■ EXERCISE
Copy nothing but the lines below running from the line containing "En este paso, se" through the line containing "dominio para registrarse.", both end lines included.

── PROVIDED RECORDS

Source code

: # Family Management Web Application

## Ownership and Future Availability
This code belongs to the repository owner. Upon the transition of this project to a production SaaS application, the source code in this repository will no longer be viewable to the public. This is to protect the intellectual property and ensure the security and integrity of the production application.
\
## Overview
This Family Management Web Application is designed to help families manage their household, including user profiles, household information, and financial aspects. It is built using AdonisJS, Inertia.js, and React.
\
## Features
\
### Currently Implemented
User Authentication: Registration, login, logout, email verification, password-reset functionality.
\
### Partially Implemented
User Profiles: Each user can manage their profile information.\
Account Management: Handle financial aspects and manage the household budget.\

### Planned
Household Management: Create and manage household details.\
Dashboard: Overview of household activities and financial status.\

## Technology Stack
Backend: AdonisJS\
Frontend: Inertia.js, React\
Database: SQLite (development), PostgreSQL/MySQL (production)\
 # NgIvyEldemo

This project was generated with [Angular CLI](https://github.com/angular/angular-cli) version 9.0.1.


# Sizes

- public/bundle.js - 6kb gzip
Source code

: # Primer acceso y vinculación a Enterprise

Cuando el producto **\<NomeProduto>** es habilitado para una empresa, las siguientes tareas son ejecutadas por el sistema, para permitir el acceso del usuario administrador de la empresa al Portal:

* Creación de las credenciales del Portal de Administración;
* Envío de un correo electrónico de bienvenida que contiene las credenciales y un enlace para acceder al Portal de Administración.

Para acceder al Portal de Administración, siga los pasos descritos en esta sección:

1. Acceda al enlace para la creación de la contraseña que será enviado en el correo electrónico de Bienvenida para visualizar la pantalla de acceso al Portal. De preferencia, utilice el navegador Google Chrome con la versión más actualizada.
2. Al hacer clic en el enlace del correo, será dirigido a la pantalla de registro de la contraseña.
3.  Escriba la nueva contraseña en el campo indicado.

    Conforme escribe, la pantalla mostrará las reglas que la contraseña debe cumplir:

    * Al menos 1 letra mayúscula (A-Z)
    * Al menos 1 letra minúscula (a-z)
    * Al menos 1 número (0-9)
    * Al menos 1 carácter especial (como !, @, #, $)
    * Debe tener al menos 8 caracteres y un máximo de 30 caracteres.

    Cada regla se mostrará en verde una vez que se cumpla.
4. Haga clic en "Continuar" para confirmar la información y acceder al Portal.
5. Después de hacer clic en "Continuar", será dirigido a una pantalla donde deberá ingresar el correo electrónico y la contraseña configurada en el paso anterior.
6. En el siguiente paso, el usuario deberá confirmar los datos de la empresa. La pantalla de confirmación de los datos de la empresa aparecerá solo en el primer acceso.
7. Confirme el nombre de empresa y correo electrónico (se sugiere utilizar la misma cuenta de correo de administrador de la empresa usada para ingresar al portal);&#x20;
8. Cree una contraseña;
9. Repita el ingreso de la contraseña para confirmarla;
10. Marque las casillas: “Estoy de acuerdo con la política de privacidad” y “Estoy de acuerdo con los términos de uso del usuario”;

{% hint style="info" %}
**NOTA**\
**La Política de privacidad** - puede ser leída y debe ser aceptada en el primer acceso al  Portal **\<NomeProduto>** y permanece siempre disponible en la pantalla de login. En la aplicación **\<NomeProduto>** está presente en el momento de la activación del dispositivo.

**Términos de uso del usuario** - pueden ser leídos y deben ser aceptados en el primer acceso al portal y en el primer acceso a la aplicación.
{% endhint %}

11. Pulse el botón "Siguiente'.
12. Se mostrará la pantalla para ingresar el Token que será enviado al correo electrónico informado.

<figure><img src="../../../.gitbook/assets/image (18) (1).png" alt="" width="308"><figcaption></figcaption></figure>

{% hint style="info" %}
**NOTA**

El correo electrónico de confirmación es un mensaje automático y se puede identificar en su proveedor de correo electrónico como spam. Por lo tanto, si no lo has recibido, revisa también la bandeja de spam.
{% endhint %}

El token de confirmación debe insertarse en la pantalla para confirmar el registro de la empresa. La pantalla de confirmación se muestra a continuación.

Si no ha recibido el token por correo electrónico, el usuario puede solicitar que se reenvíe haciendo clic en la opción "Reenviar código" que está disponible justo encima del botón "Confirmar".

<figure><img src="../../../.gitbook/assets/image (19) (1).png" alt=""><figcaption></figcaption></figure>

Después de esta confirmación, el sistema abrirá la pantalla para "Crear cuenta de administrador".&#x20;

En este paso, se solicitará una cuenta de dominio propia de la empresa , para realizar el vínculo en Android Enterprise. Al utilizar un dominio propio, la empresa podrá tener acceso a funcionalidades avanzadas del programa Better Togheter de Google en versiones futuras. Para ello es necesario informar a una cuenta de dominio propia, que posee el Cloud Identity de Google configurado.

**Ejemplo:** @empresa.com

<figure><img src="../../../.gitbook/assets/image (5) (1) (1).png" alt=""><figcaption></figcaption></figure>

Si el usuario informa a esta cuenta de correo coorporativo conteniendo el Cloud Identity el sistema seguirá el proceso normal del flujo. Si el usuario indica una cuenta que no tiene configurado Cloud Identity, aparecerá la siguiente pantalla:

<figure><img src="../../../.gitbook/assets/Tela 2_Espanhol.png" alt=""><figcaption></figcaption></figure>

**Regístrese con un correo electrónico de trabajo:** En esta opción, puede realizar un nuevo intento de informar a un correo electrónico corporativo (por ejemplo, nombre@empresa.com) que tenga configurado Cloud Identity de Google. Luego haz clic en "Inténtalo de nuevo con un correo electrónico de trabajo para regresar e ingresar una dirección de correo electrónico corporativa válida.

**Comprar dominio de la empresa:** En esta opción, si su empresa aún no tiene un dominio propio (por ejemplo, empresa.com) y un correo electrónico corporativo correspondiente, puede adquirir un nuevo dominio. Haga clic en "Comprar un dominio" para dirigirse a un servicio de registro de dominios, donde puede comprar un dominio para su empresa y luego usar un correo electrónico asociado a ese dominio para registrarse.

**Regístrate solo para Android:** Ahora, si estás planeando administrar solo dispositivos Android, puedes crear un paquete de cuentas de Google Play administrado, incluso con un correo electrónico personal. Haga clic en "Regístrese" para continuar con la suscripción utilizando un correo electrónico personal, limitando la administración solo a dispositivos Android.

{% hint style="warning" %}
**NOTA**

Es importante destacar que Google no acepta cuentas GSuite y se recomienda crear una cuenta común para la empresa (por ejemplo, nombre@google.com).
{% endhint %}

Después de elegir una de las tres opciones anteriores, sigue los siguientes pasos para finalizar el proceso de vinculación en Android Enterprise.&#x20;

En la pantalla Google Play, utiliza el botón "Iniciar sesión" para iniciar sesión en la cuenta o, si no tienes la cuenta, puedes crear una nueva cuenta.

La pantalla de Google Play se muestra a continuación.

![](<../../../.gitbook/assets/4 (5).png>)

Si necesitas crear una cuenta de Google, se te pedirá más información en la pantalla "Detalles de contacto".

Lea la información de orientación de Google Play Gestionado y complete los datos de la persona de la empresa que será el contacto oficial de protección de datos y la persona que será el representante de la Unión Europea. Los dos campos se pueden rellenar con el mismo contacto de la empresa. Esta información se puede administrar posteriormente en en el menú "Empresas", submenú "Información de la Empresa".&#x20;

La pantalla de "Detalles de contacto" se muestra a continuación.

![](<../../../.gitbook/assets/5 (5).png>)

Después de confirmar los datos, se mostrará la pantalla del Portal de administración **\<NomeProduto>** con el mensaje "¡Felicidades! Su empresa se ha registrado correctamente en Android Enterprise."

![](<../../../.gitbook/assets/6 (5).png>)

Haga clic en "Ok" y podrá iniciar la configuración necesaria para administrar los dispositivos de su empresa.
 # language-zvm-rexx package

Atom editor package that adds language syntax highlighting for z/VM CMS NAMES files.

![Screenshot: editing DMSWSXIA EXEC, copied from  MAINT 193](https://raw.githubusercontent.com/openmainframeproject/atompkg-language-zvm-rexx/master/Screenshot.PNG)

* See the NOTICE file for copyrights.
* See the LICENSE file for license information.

────

■ COMPLETED TASK
En este paso, se solicitará una cuenta de dominio propia de la empresa , para realizar el vínculo en Android Enterprise. Al utilizar un dominio propio, la empresa podrá tener acceso a funcionalidades avanzadas del programa Better Togheter de Google en versiones futuras. Para ello es necesario informar a una cuenta de dominio propia, que posee el Cloud Identity de Google configurado.

**Ejemplo:** @empresa.com

<figure><img src="../../../.gitbook/assets/image (5) (1) (1).png" alt=""><figcaption></figcaption></figure>

Si el usuario informa a esta cuenta de correo coorporativo conteniendo el Cloud Identity el sistema seguirá el proceso normal del flujo. Si el usuario indica una cuenta que no tiene configurado Cloud Identity, aparecerá la siguiente pantalla:

<figure><img src="../../../.gitbook/assets/Tela 2_Espanhol.png" alt=""><figcaption></figcaption></figure>

**Regístrese con un correo electrónico de trabajo:** En esta opción, puede realizar un nuevo intento de informar a un correo electrónico corporativo (por ejemplo, nombre@empresa.com) que tenga configurado Cloud Identity de Google. Luego haz clic en "Inténtalo de nuevo con un correo electrónico de trabajo para regresar e ingresar una dirección de correo electrónico corporativa válida.

**Comprar dominio de la empresa:** En esta opción, si su empresa aún no tiene un dominio propio (por ejemplo, empresa.com) y un correo electrónico corporativo correspondiente, puede adquirir un nuevo dominio. Haga clic en "Comprar un dominio" para dirigirse a un servicio de registro de dominios, donde puede comprar un dominio para su empresa y luego usar un correo electrónico asociado a ese dominio para registrarse.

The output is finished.